··· Data excerpts ···

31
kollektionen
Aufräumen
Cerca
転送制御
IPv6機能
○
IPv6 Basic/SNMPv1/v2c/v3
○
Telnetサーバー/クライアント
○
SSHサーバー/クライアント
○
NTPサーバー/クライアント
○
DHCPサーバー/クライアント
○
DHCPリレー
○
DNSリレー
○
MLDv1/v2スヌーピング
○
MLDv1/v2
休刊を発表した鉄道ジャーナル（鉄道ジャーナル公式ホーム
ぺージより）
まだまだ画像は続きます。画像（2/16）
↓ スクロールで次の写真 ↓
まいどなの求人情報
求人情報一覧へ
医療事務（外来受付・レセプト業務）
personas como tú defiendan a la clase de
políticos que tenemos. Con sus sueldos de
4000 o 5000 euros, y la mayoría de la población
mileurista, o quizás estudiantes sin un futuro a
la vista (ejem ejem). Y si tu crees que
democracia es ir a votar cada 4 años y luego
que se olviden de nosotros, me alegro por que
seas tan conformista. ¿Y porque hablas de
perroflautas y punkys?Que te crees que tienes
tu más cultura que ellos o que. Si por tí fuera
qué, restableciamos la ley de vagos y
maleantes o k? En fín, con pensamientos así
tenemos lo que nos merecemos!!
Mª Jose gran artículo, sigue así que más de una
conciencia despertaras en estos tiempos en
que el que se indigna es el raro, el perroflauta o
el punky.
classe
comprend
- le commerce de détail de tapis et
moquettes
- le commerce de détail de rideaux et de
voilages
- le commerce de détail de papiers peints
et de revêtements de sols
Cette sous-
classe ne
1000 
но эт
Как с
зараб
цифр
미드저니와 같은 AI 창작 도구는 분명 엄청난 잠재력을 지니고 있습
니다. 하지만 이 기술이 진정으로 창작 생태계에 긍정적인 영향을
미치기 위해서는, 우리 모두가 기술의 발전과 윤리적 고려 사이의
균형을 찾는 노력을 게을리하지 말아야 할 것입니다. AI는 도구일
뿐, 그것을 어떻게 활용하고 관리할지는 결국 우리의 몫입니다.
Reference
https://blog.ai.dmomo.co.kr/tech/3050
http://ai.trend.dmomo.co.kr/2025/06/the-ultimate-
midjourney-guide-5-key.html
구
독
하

···

Restating all of the data exactly is the whole task.

31
kollektionen
Aufräumen
Cerca
転送制御
IPv6機能
○
IPv6 Basic/SNMPv1/v2c/v3
○
Telnetサーバー/クライアント
○
SSHサーバー/クライアント
○
NTPサーバー/クライアント
○
DHCPサーバー/クライアント
○
DHCPリレー
○
DNSリレー
○
MLDv1/v2スヌーピング
○
MLDv1/v2
休刊を発表した鉄道ジャーナル（鉄道ジャーナル公式ホーム
ぺージより）
まだまだ画像は続きます。画像（2/16）
↓ スクロールで次の写真 ↓
まいどなの求人情報
求人情報一覧へ
医療事務（外来受付・レセプト業務）
personas como tú defiendan a la clase de
políticos que tenemos. Con sus sueldos de
4000 o 5000 euros, y la mayoría de la población
mileurista, o quizás estudiantes sin un futuro a
la vista (ejem ejem). Y si tu crees que
democracia es ir a votar cada 4 años y luego
que se olviden de nosotros, me alegro por que
seas tan conformista. ¿Y porque hablas de
perroflautas y punkys?Que te crees que tienes
tu más cultura que ellos o que. Si por tí fuera
qué, restableciamos la ley de vagos y
maleantes o k? En fín, con pensamientos así
tenemos lo que nos merecemos!!
Mª Jose gran artículo, sigue así que más de una
conciencia despertaras en estos tiempos en
que el que se indigna es el raro, el perroflauta o
el punky.
classe
comprend
- le commerce de détail de tapis et
moquettes
- le commerce de détail de rideaux et de
voilages
- le commerce de détail de papiers peints
et de revêtements de sols
Cette sous-
classe ne
1000 
но эт
Как с
зараб
цифр
미드저니와 같은 AI 창작 도구는 분명 엄청난 잠재력을 지니고 있습
니다. 하지만 이 기술이 진정으로 창작 생태계에 긍정적인 영향을
미치기 위해서는, 우리 모두가 기술의 발전과 윤리적 고려 사이의
균형을 찾는 노력을 게을리하지 말아야 할 것입니다. AI는 도구일
뿐, 그것을 어떻게 활용하고 관리할지는 결국 우리의 몫입니다.
Reference
https://blog.ai.dmomo.co.kr/tech/3050
http://ai.trend.dmomo.co.kr/2025/06/the-ultimate-
midjourney-guide-5-key.html
구
독
하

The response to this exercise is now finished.